Tunnel ventilation systems
Tunnel ventilation systems work by ensuring sufficient air flows within the tunnel to meet air quality requirements. In NSW, tunnels longer than one kilometre also have ventilation outlets, which eject tunnel air high into the atmosphere, through a combination of buoyancy and speed. Once in the atmosphere, the ejected tunnel air dilutes hundreds of times as it mixes with the surrounding air and becomes indistinguishable from background levels.
Ventilation outlets are vertical structures with large fans at their base designed to eject tunnel emissions high into the atmosphere, ensuring they are dispersed and diluted so there are no measurable effects on local or regional air quality.Each outlet is custom designed to take account of local tunnel air flows, terrain, surrounding buildings and weather to ensure effective dispersion under all conditions.
Our tunnels are required to meet stringent air quality standards using state-of-the-art ventilation and tunnel design.

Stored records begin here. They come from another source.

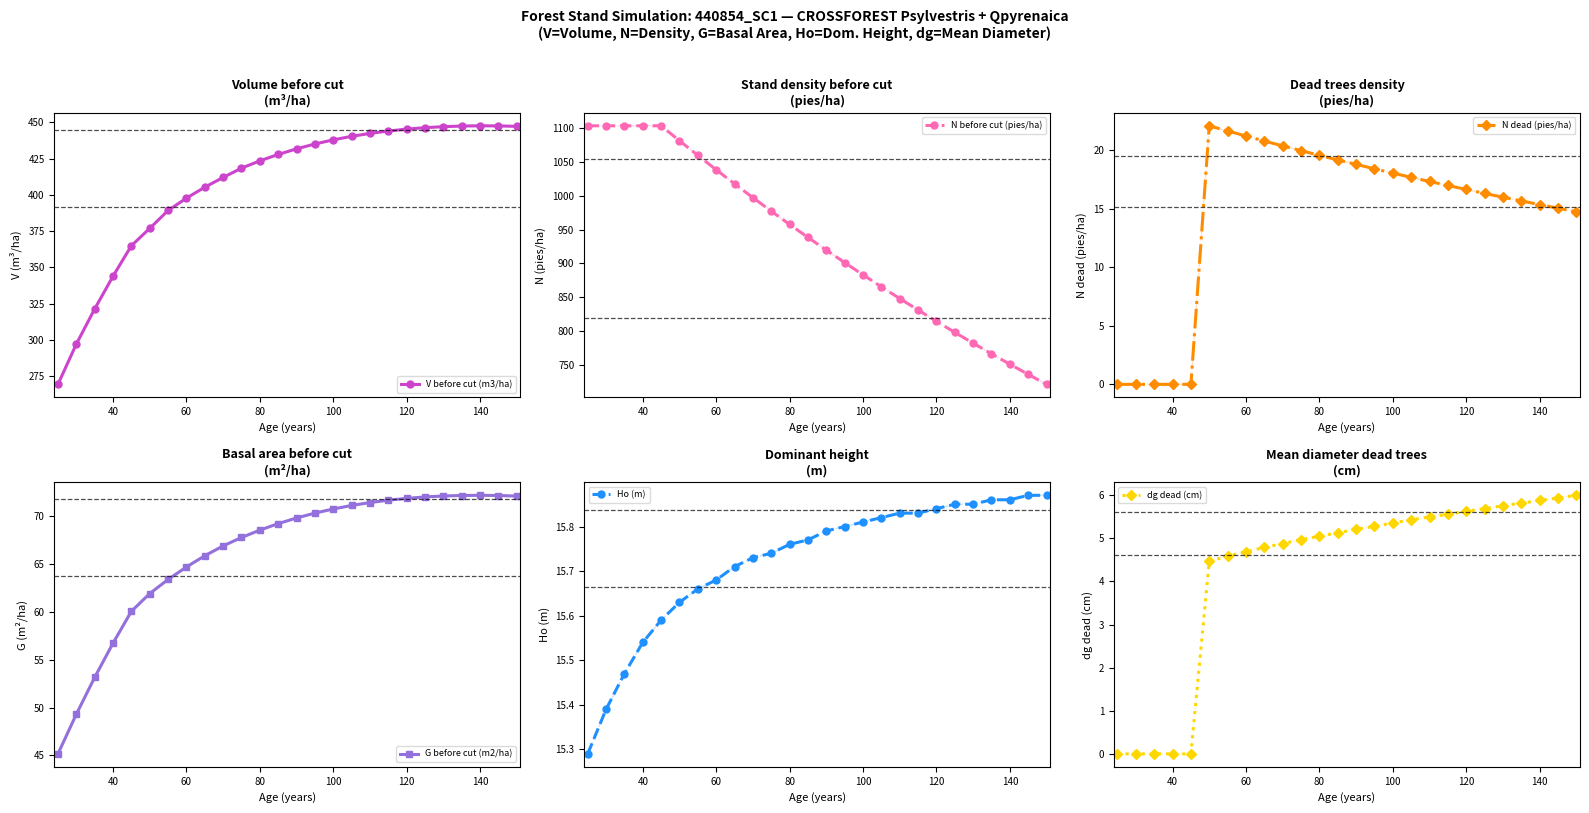

Where is G before cut (m2/ha) nearest to the value 58?

40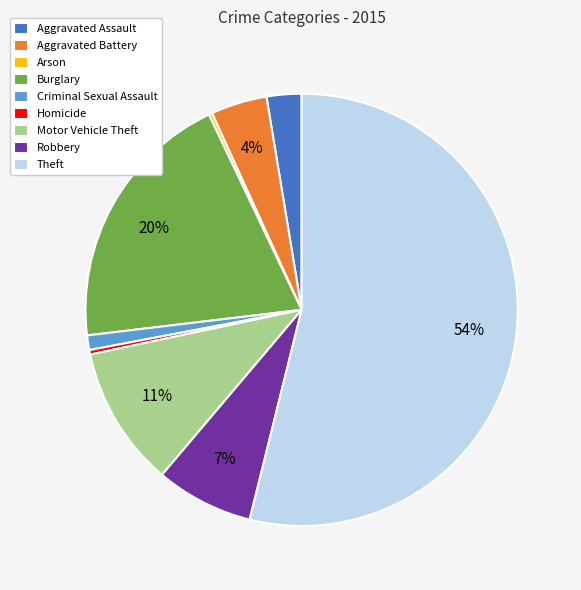

What is the largest slice in the pie chart?

Theft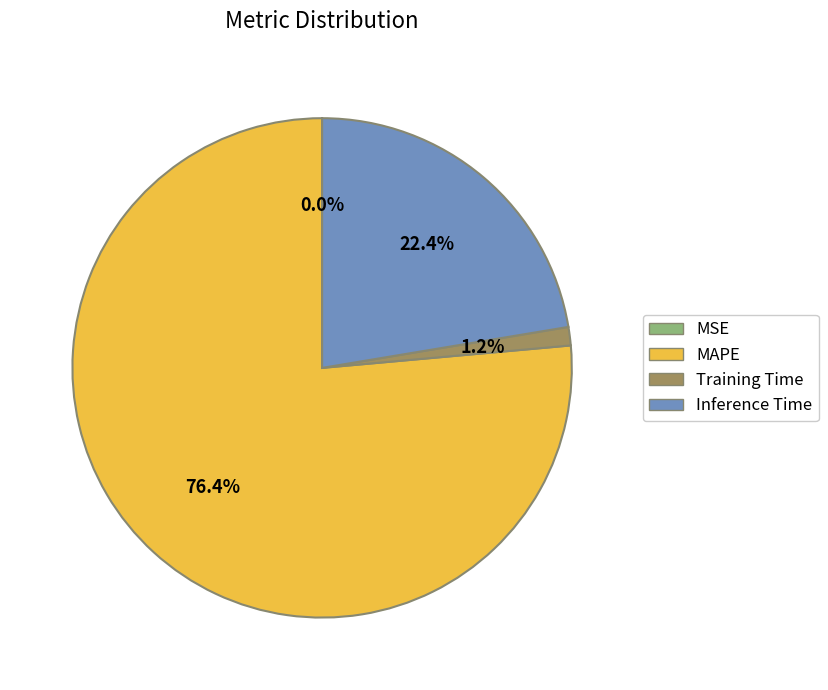

Is there any slice that represents more than half of the pie?

Yes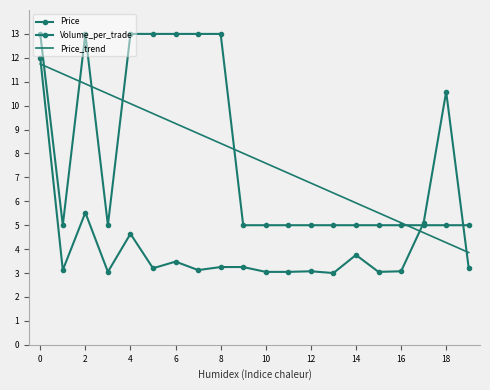

How many interior local valleys does the Volume_per_trade series have?

6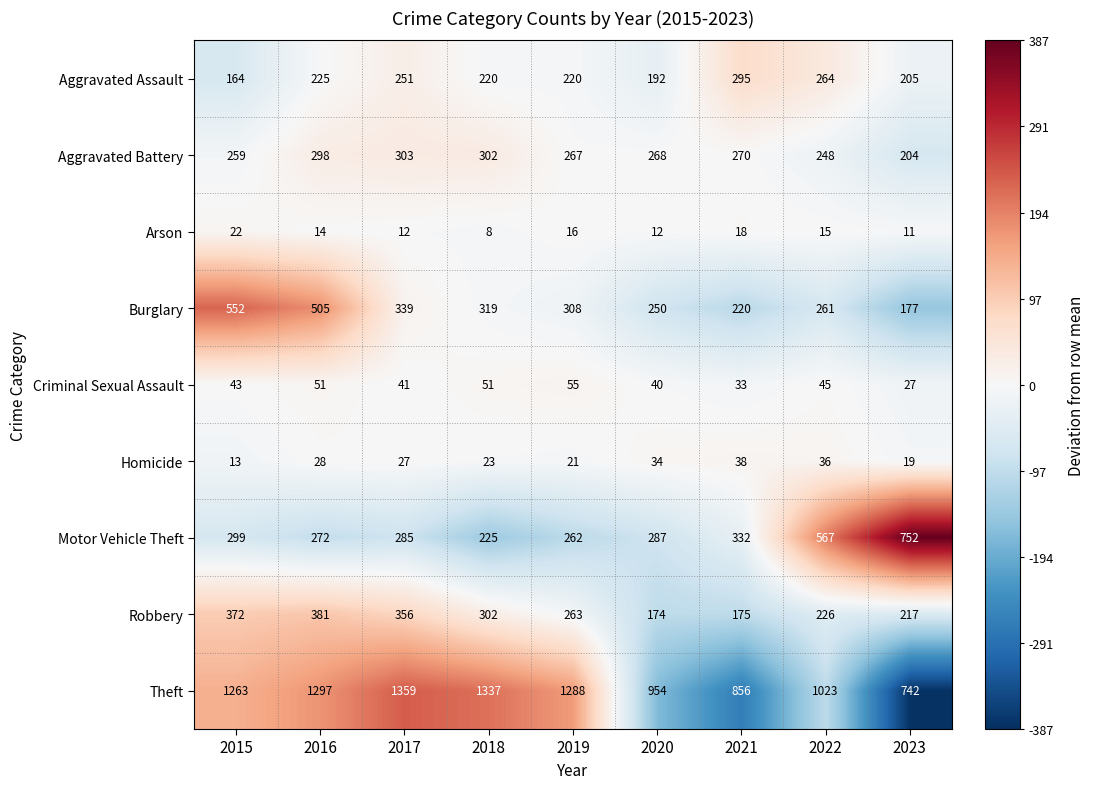

What is the spread (max minus min) of values at 2017?

1347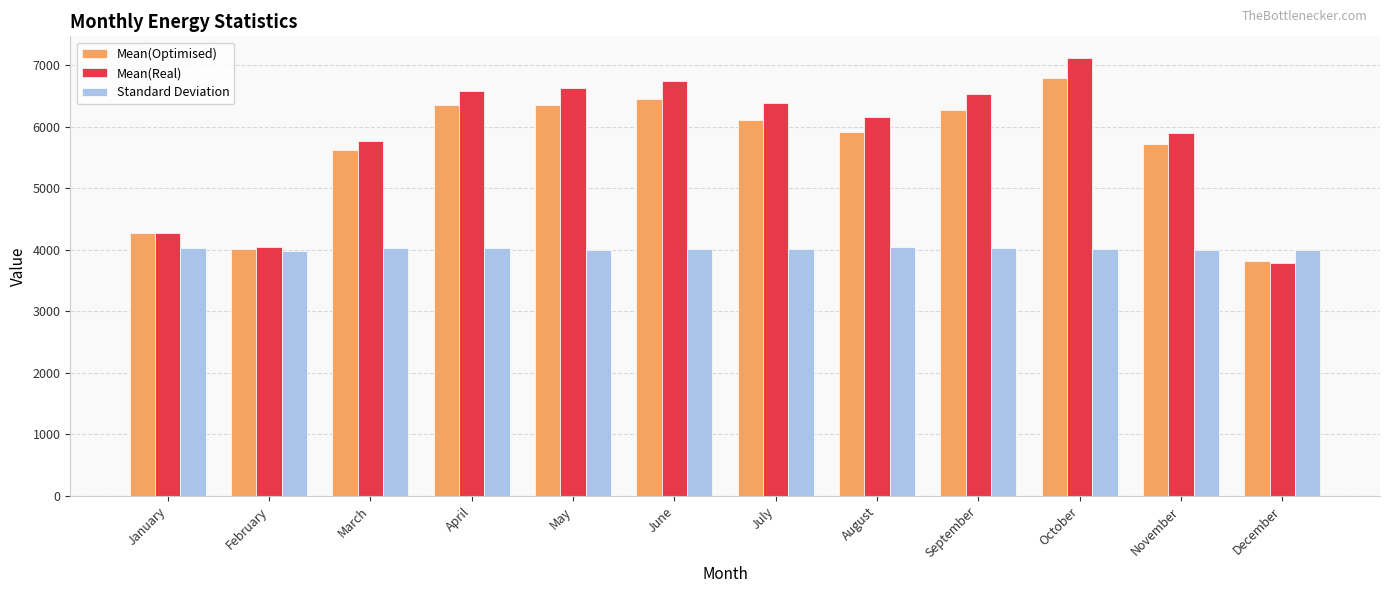

What is the difference between the maximum and minimum values in the Mean(Optimised) series?

2969.7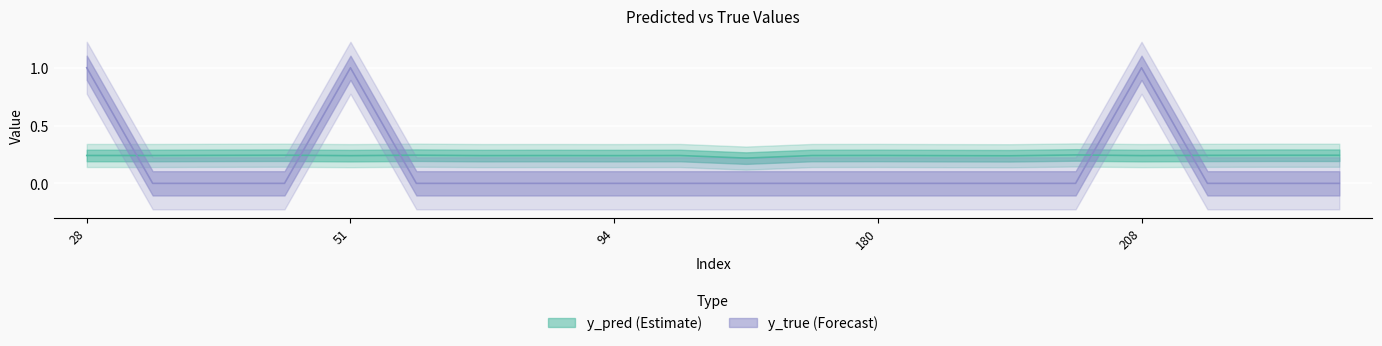

True or false: y_true and y_pred intersect in this chart.

True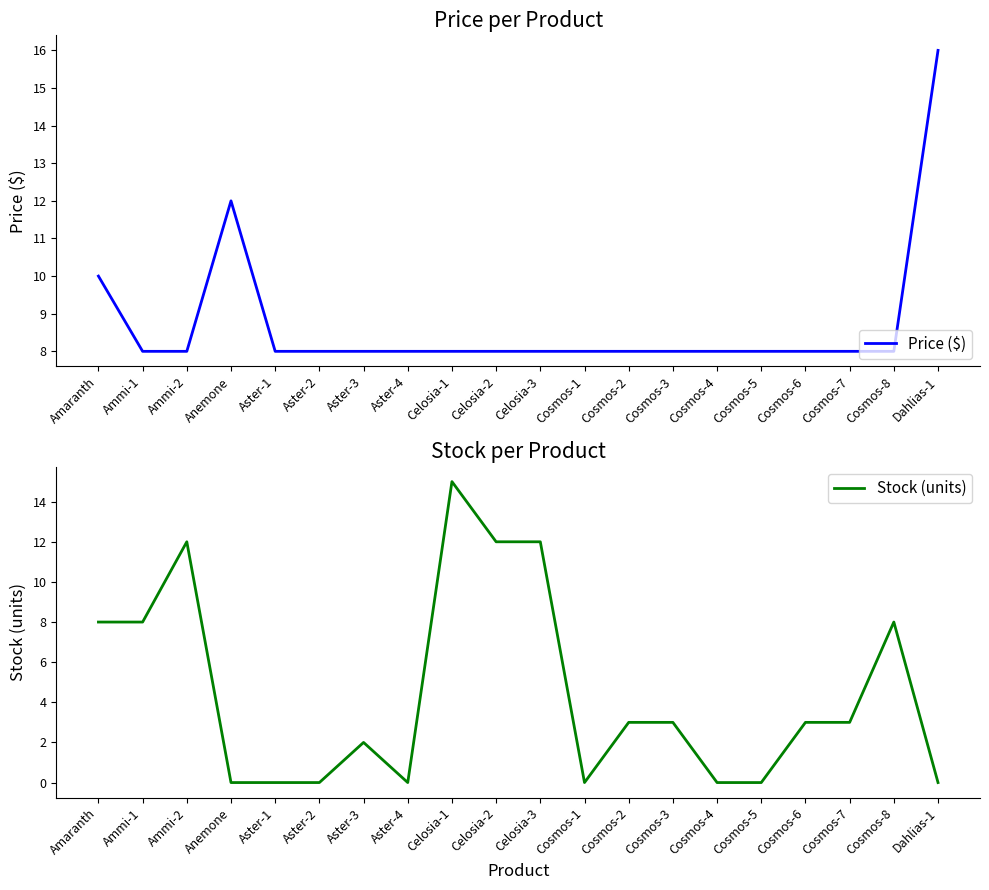

What is the total value across all series at Anemone?

12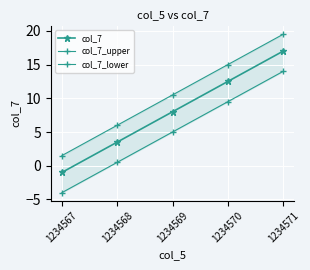

True or false: col_7_upper has a value of 2.0 at 1234567.

False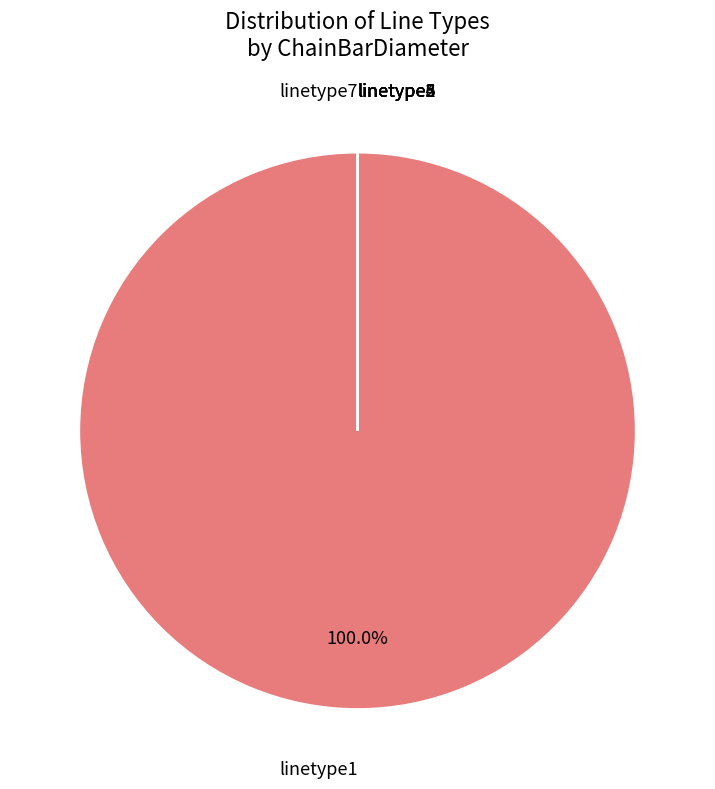

Which slice is the largest?

linetype1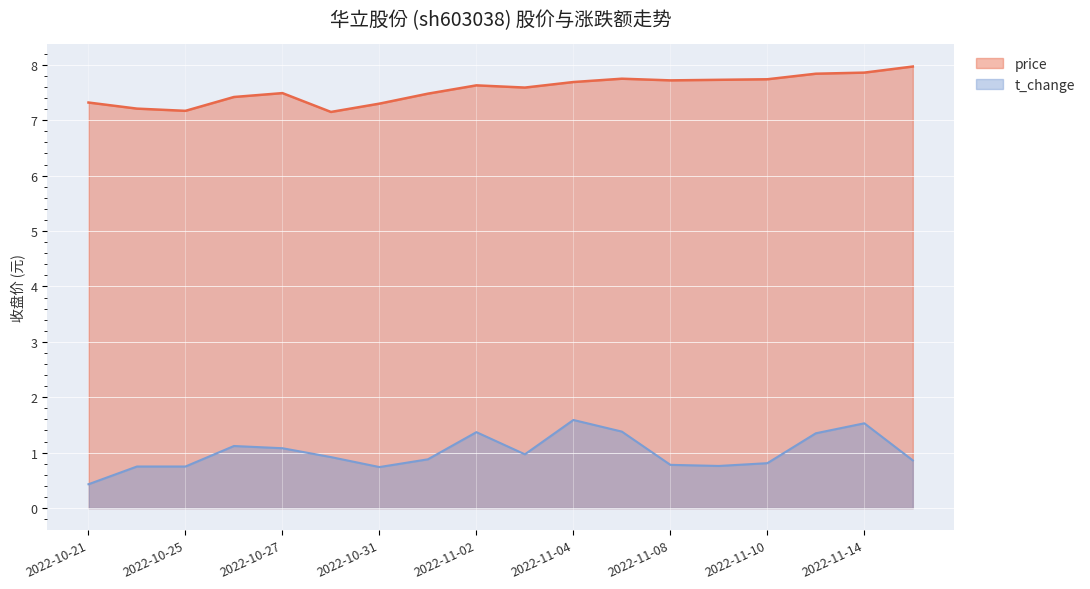

Which category has the lowest value in the price series?

2022-10-28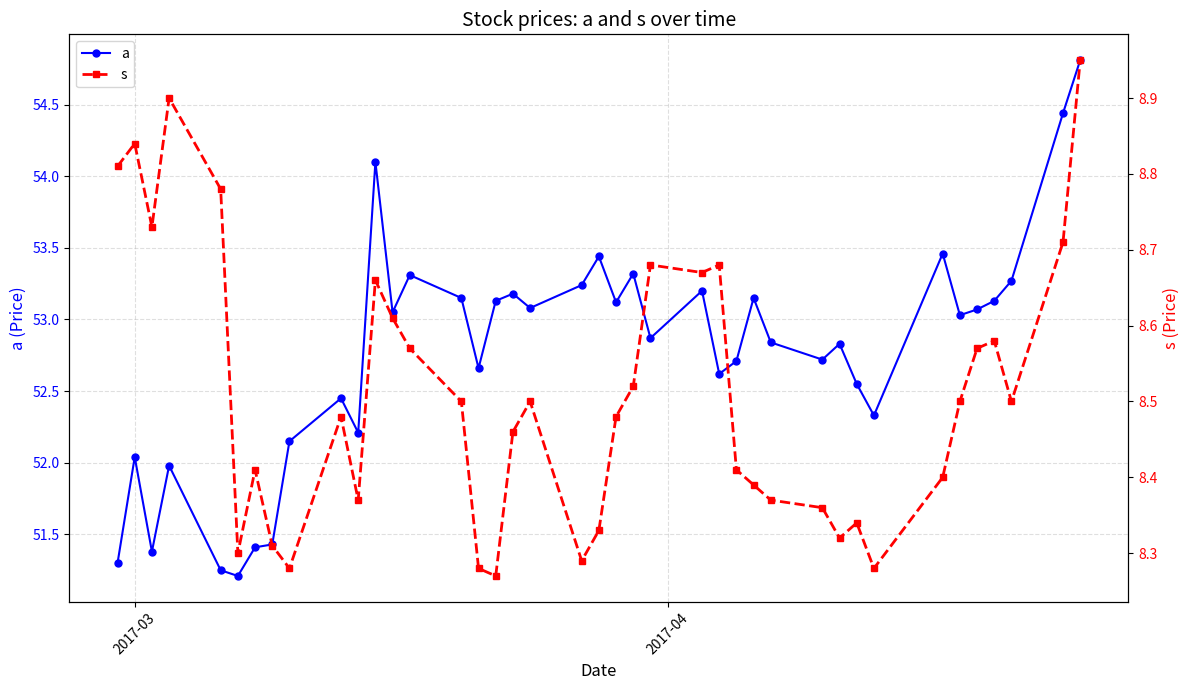

True or false: a has more than 1 points higher than both neighbors.

True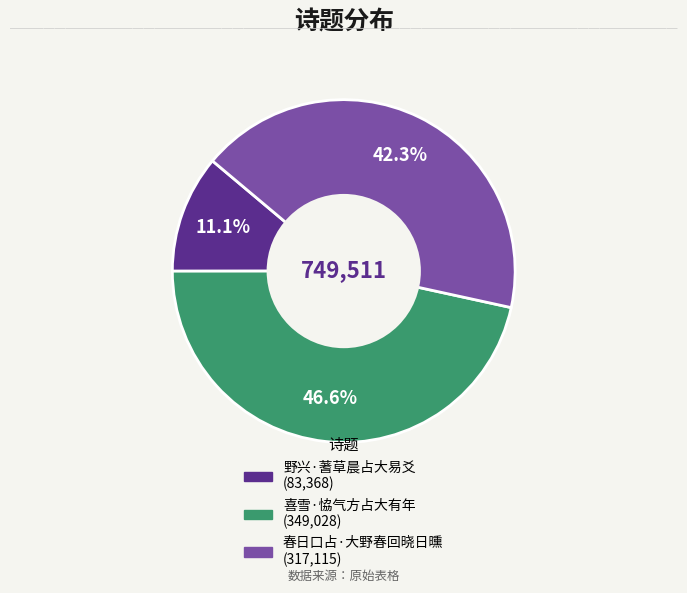

Which has a higher value, 野兴·蓍草晨占大易爻 or 喜雪·恊气方占大有年?

喜雪·恊气方占大有年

Studies have found that filtration systems would not provide any measurable improvement to the air quality in the surrounding community, and as such, there is little to no health benefit for surrounding communities in installing filtration and air treatment systems in such tunnels. To find out more you can download the Initial Report on Tunnel Air Quality from the Advisory Committee on Tunnel Air Quality.
Elevated ventilation outlets are very effective at ejecting tunnel air high into the atmosphere through a combination of buoyancy and speed. This occurs by the warmer tunnel air (heated by vehicles using the tunnel) being ejected upwards at speed through the outlet by axial fans. This warm air continues to rise high into the atmosphere through natural buoyancy as it is warmer than the surrounding air.
Once in the atmosphere, the ejected tunnel air dilutes hundreds of times as it mixes with the surrounding air before mixing down to ground level resulting in little, if any, change to the quality of the air people breathe.
The tunnel ventilation systems are designed to operate effectively under all traffic and weather conditions.
Modern tunnel ventilation design ensures the operation of our tunnels meet strict air quality requirements set by the Department of Planning, Industry and Environment and the Environment Protection Licence issued by the Environment Protection Authority.
Our modern tunnels are designed to achieve:
- strict in-tunnel air quality
- no emissions from portals
- emissions from ventilation outlets that result in little, if any, change to the quality of the air people breathe.
Air quality within major NSW tunnels is continuously monitored along the tunnel and at the ventilation outlet to control the ventilation system. This ensures the strict air quality limits outlined in the approval conditions are complied with at all times.
The EPA regulates the ventilation outlets for all current and future operating motorway tunnels to ensure they meet air quality limits.
Tunnel ventilation systems generally work most efficiently and effectively when the ventilation outlet is positioned near the exit ramp. This is why the ventilation outlets for modern tunnels are located near tunnel exit ramps.
All Sydney road tunnels have management plans that involve monitoring in tunnel air quality 24-hours a day and they must comply with limits outlined in the approval conditions set by the Department of Planning and Environment.
The In-tunnel Air Quality (Nitrogen Dioxide) Policy sets the compliance standard of 0.5 ppm, as a 15 minute rolling average for all new tunnels more than one kilometre long. This limit sets the benchmark in Australia and compares favourably to the international in-tunnel nitrogen dioxide design guidelines which range between 0.4 ppm and 1 ppm.